== Problems and tasks ==
(a) In the micro-ring resonator text, how high should the polymer channel separating the waveguide and the micro-ring be to support single mode propagation?
(b) Carry on the micro-ring resonator text from its final sentence.

### Source ###

In micro-ring resonators, the coupling coefficient plays an important role in determining the device characteristics. Generally, the coupling coefficient depends exponentially on the gap distance between the micro-ring and the straight waveguide. In order to have sufficient coupling between the micro-ring and the straight waveguide, the gap between the micro-ring and waveguide should preferably be small; alternatively, “racetrack” geometry can be used where the overall length of the coupling region is increased to enhance the coupling. According to the present invention, it has been determined that for a typical polymer with refractive index of 1.55, the polymer channel separating waveguide 10 and micro-ring 12 should be at least 1.5 μm high in order to support single mode propagation with low loss and good confinement with a gap width at the coupling region of about 100 to 200 nm. However, to fabricate polymer waveguide and micro-ring devices, especially closely coupled waveguides and micro-rings with gap distance of 100 to 200 nm and height of at least 1.5 μm, conventional patterning and RIE processes are very difficult.

According to the teachings of the present invention, a direct imprinting techniques and a template filling technique are used to fabricate micro-ring resonators. Both techniques do not require additional cladding materials to be deposited in the fabrication processes, which made it possible to employ fluid cladding during the intended device application as chemical and biosensors. This fluid cladding has significant advantages in that the environment may be used as part of the microresonator. Such fluid cladding can include, but is not limited to, aqueous solution, liquids, gases, organic solutions that do not dissolve the associated polymer used, and the like. A variety of optical quality polymers may be used to form the micro-ring waveguide structures uses these techniques, such as but not limited to polymethylmethacrylate (PMMA), polystyrene (PS), polycarbonate (PC), thermal curable polymers (e.g. PDMS), UV curable polymers (e.g. those can be cured by free radical polymerization or cationic polymerization), polymer-inorganic hybrid material, sol-gel material, and the like.

### Provided information ###

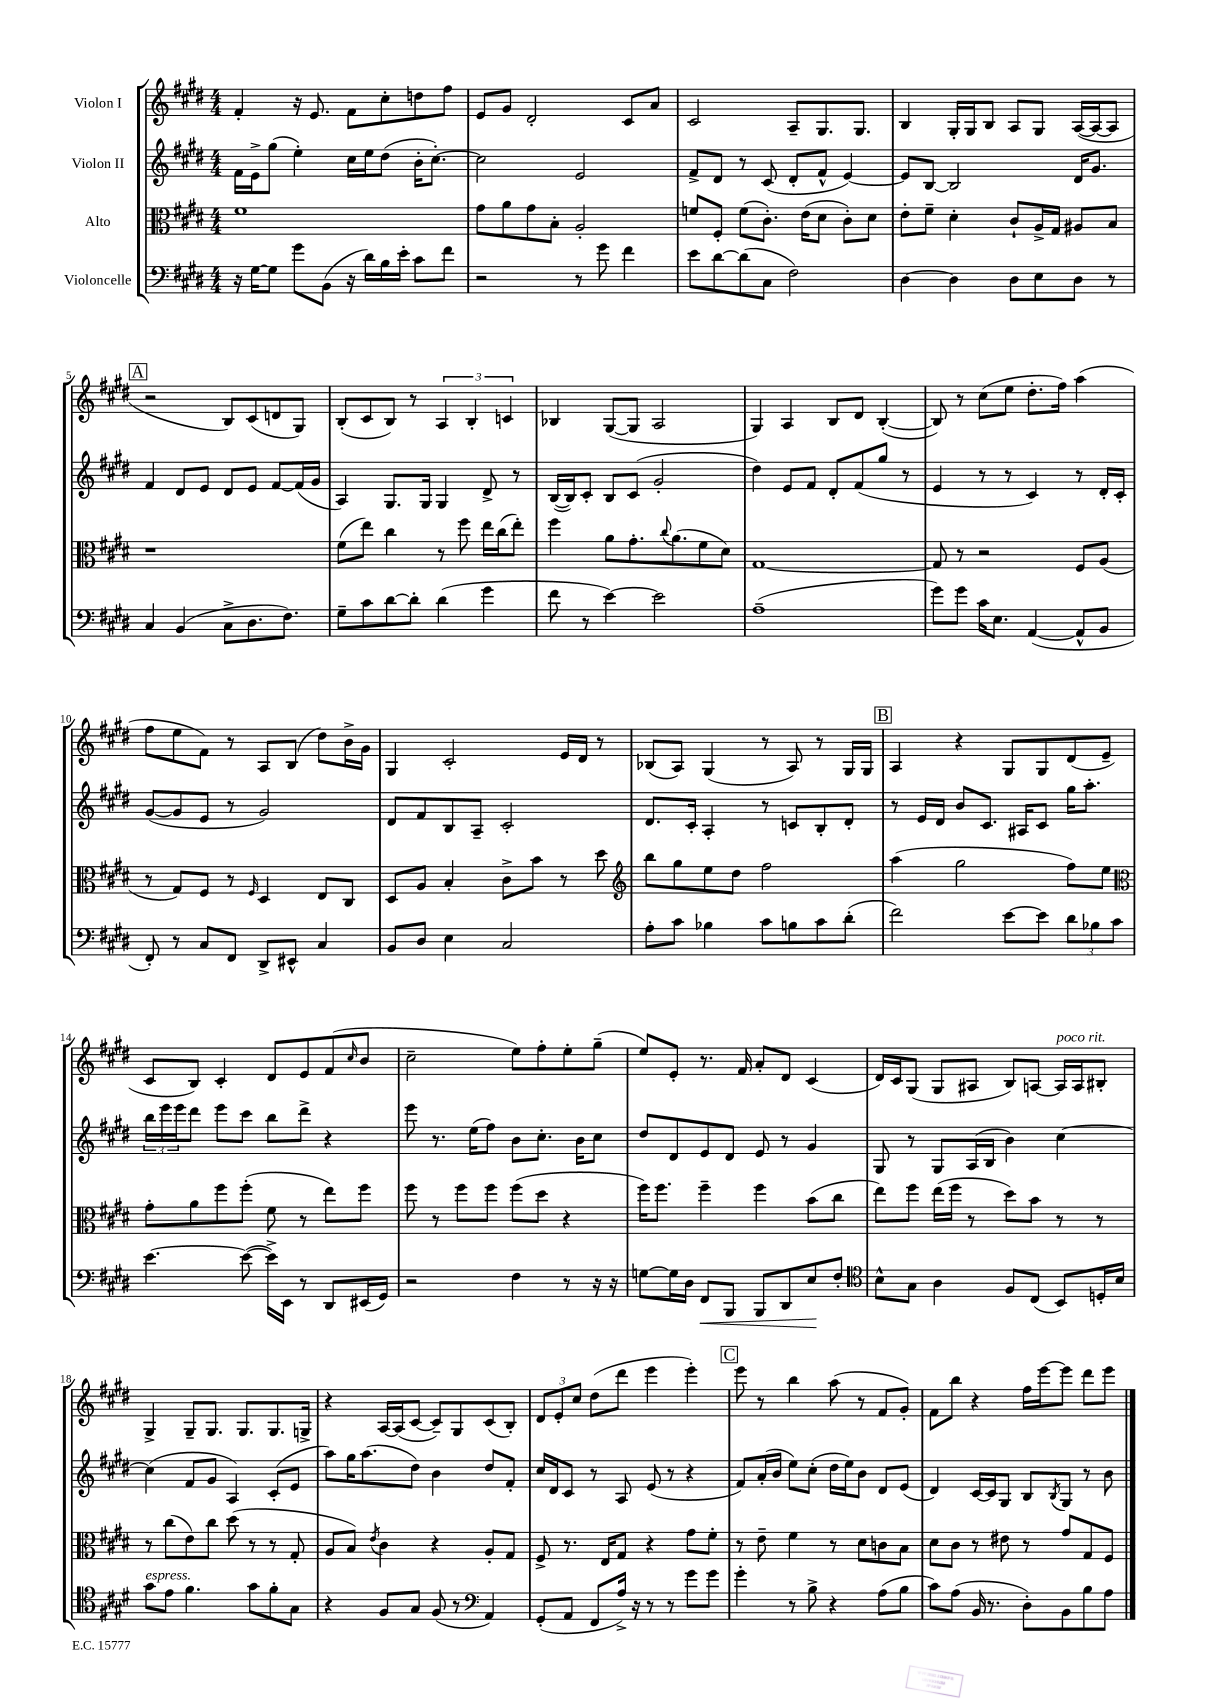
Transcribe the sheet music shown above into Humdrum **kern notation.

**kern	**kern	**kern	**kern
*staff4	*staff3	*staff2	*staff1
*clefF4	*clefC3	*clefG2	*clefG2
*k[f#c#g#d#]	*k[f#c#g#d#]	*k[f#c#g#d#]	*k[f#c#g#d#]
*M4/4	*M4/4	*M4/4	*M4/4
16r	1f#	16f#	4f#'
[16G#	.	16e^	.
8G#]	.	(8gg#	.
8g#	.	4ee')	16r
.	.	.	8.e
(8BB	.	.	.
16r	.	16cc#	8f#
16d#)	.	16ee	.
16B	.	(8dd#	8cc#'
16e'	.	.	.
8c#	.	16b'	8dd
.	.	[8.cc#')	.
8f#	.	.	8ff#
=	=	=	=
2r	8g#	2cc#]	8e
.	8a	.	8g#
.	8g#	.	2d#'
.	8B'	.	.
8r	2A'	2e	.
8g#	.	.	.
4f#	.	.	8c#
.	.	.	8a
=	=	=	=
8e	8f	8f#^	2c#
[8d#	8F#'	8d#	.
(8d#]	(8f	8r	.
8C#	8.c#')	(8c#	.
2F#)	.	8d#'	8A~
.	(16e	.	.
.	8d#	8f#^^	8.G#
.	8c#')	[4e)	.
.	.	.	8.G#
.	8d#	.	.
=	=	=	=
[4D#	8e'	8e]	4B
.	8f#~	[8B	.
4D#]	4d#'	2B]	16G#'
.	.	.	16G#
.	.	.	8B
8D#	8c#`	.	8A
8E	16A^	.	8G#
.	16G#	.	.
8D#	8A#	16d#	([16A
.	.	8.g#	16A_
8r	8B	.	8A]
=	=	=	=
4C#	1r	4f#	2r
(4BB	.	8d#	.
.	.	8e	.
8C#^	.	8d#	8B)
8.D#	.	8e	(8c#
.	.	[8f#	8d
8.F#)	.	.	.
.	.	(16f#]	8G#)
.	.	16g#	.
=	=	=	=
8G#~	(8f#	4A)	(8B'
8c#	8ee)	.	8c#
[8d#	4cc#	8.G#	8B)
8d#']	.	.	8r
.	.	16G#	.
(4d#	8r	4G#	6A
.	8ff#	.	.
.	.	.	6B'
4g#	16ee	8d#^	.
.	(16cc#	.	.
.	.	.	6c
.	8ee')	8r	.
=	=	=	=
8f#	4ff#	([16B	4B-
.	.	16B])	.
8r	.	8c#'	.
[4e)	8a	8B	([8G#
.	8.g#'	(8c#	8G#]
2e]	.	2g#'	2A
.	8qqcc#	.	.
.	(8.a	.	.
.	8f#	.	.
.	8d#)	.	.
=	=	=	=
(1A~	[1G#	4dd#)	4G#)
.	.	8e	4A
.	.	8f#	.
.	.	8d#'	8B
.	.	(8f#	8d#
.	.	8gg#	([4B'
.	.	8r	.
=	=	=	=
8g#)	8G#]	4e	8B])
8g#	8r	.	8r
16c#	2r	8r	(8cc#
8.E	.	.	.
.	.	8r	8ee
([4AA	.	4c#)	8.dd#'
.	.	.	16ff#)
8AA^^]	8F#	8r	(4aa
8BB	(8A	16d#'	.
.	.	16c#'	.
=	=	=	=
8FF#')	8r	([8g#	8ff#
8r	8G#)	8g#]	8ee
8C#	8F#	8e	8f#)
8FF#	8r	8r	8r
.	16qqF#	.	.
8DD#^	4D#	2g#)	8A
8EE#^^	.	.	(8B
4C#	8E	.	8dd#)
.	8C#	.	16b^
.	.	.	16g#
=	=	=	=
8BB	8D#	8d#	4G#
8D#	8A	8f#	.
4E	4B'	8B	2c#'
.	.	8A~	.
2C#	8c#^	2c#'	.
.	8b	.	.
.	8r	.	16e
.	.	.	16d#
.	8dd#	.	8r
=	=	=	=
*	*clefG2	*	*
8A'	8bb	8.d#	(8B-
8c#	8gg#	.	8A)
.	.	16c#'	.
4B-	8ee	4A'	(4G#
.	8dd#	.	.
8c#	2ff#	8r	8r
8B	.	8c	8A)
8c#	.	8B'	8r
(8d#'	.	8d#'	16G#
.	.	.	16G#
=	=	=	=
2f#)	(4aa	8r	4A
.	.	16e	.
.	.	16d#	.
.	2gg#	8b	4r
.	.	8.c#	.
[8e	.	.	8G#
.	.	16A#	.
8e]	.	8c#	8G#
12d#	8ff#)	16gg#	(8d#
.	.	8.aa'	.
12B-	.	.	.
.	8ee	.	8e~
12c#	.	.	.
=	=	=	=
*	*clefC3	*	*
[4.e	8g#'	24bb	8c#
.	.	24eee	.
.	.	24eee	.
.	8a	8ddd#	8B)
.	8ff#	8eee	4c#'
(8e_	(8ff#'	8ccc#	.
16e^])	8f#	8bb	8d#
16EE	.	.	.
8r	8r	8ddd#^	8e
8DD#	8ee)	4r	(8f#
.	.	.	16qqcc#
(16EE#	8ff#	.	8b
16GG#)	.	.	.
=	=	=	=
2r	8ff#	8eee	2cc#~
.	8r	8.r	.
.	8ff#	.	.
.	.	(16ee	.
.	8ff#	8ff#)	.
4F#	(8ff#	8b	8ee)
.	8dd#	8.cc#'	8ff#'
8r	4r	.	8ee'
.	.	16b	.
16r	.	8cc#	(8gg#~
16r	.	.	.
=	=	=	=
[8G	16ff#)	8dd#	8ee)
.	8.ff#	.	.
16G]	.	8d#	8e'
16D#	.	.	.
8FF#	4ff#~	8e	8.r
8BBB	.	8d#	.
.	.	.	16f#
8BBB	4ff#	8e	8a'
8DD#	.	8r	8d#
8E	(8b	4g#	(4c#
8F#'	8cc#	.	.
=	=	=	=
*clefC4	*	*	*
8B^^	8ee)	8G#	16d#)
.	.	.	16c#
8G#	8ff#	8r	(8G#
4A	(16ee	8G#	8G#
.	16ff#	.	.
.	8r	(16A	8A#
.	.	16B	.
8F#	8dd#)	4b)	8B)
(8C#	8b	.	[8A
8BB)	8r	[4cc#	16A]
.	.	.	16A
16D'	8r	.	8B#'
16B	.	.	.
=	=	=	=
8g#	8r	(4cc#]	4G#^
8e	(8cc#	.	.
4.f#	8e)	8f#	8G#~
.	8cc#	8g#	8.G#
.	(8dd#	4A)	.
.	.	.	8.G#
8g#	8r	.	.
8f#'	8r	(8c#'	8.G#
8G#	8G#'	8e	.
.	.	.	16G^
=	=	=	=
4r	8A	8aa)	4r
.	8B)	16gg#	.
.	.	(8.aa	.
.	8qe	.	.
8F#	4c#	.	[16A
.	.	.	(16A]
8G#	.	8dd#)	[8c#
(8F#	4r	4b	8c#~])
8r	.	.	8G#
*clefF4	*	*	*
4AA)	8A'	8dd#	(8c#
.	8G#	8f#'	8B')
=	=	=	=
(8GG#'	8F#^	16cc#	12d#
.	.	16d#	.
.	.	.	12e'
8AA	8.r	8c#	.
.	.	.	12cc#
8FF#	.	8r	(8dd#
.	16E	.	.
16A^)	8G#	8A	8ddd#
16r	.	.	.
8r	4r	(8e	4eee
8r	.	8r	.
8g#	8g#	4r	4eee')
8g#	8f#'	.	.
=	=	=	=
4g#'	8r	8f#)	8eee
.	8e~	(16a'	8r
.	.	16b	.
8r	4f#	8ee)	4bb
8B^	.	(8cc#'	.
4r	8r	16dd#	(8aa
.	.	16ee)	.
.	8d#	8b	8r
(8A	8c	8d#	8f#
8B	8B	(8e	8g#')
=	=	=	=
8c#)	8d#	4d#)	8f#
(8A	8c#	.	8bb
16BB	8r	[16c#	4r
8.r	.	16c#]	.
.	8e#	8G#	.
8D#')	8r	8B	16ff#
.	.	.	[16eee
.	.	8qB	.
8BB	8g#	8G#	8eee]
8B	8G#	8r	8ddd#
8A	8F#	8b	8eee
==	==	==	==
*-	*-	*-	*-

###

== Answers by task ==
(a) At least 1.5 μm high.

(b)
A first preferred embodiment includes direct imprinting to create polymer waveguides and micro-rings, which is schematically illustrated in FIG. 2(a), and begins with first preparing a separate imprinting mold. This mold 20 includes a silicon substrate having a 200 to 400 nm thick layer of thermally grown silicon dioxide thereon. A subsequent layer of spin-coated 4% 950 k polymethylmethacrylate (PMMA) is applied thereto. The PMMA layer is preferably about 200 to 250 nm thick. This assembly is then baked at about 180° C. for about 30 minutes. Following baking, the assembly is patterned using electron beam lithography to create features in the PMMA layer. These features are transferred into silicon dioxide underneath by CHF₃/CF₄ reactive ion etch (RIE) and the remaining PMMA is removed via acetone. The assembly is then coated with surfactant to form a shallow mold 20 used in the succeeding nanoimprinting step.

After fabricating shallow mold 20, it may be used to create a subsequent mold having deep features through a nanoimprint technique according to the present invention. A silicon substrate 22 is first grown with a 2 μm thick silicon dioxide layer 24, which is later spin-coated with 4% 15 k PMMA to form a PMMA layer 26, which together define an assembly 28. Assembly 28 is closely contacted with shallow mold 20. Assembly 28 and shallow mold 20 are brought together under high pressure of about 900 psi and high temperature of about 150° C. for about 10 minutes in order to transfer the pattern of shallow mold 20 to PMMA layer 26. Following cooling, assembly 28 is separated from mold 20 and the residual PMMA layer is removed via O₂ RIE.

To create features in assembly 28, hard mask 30 is used, preferably a metal material such as Ti/Ni. Metal mask 30 is evaporated on silicon dioxide layer 24 and then lifted off using PRS 2000 (photo resist stripper) solution. Consequently, the pattern in metal mask 30 is transferred into silicon dioxide layer 24 via CHF₃/CF₄ RIE. The remaining metal mask 30 is then removed via NH₄OH:H₂O₂:H₂O (1:1:5) solution. This arrangement is then coated with surfactant as a deep mold 32 to create 2 μm high polymer waveguides in the following step. As best seen in FIG. 3(a), a scanning electron microscopy (SEM) picture of a fabricated deep mold 32 is provided having a micro-racetrack shape.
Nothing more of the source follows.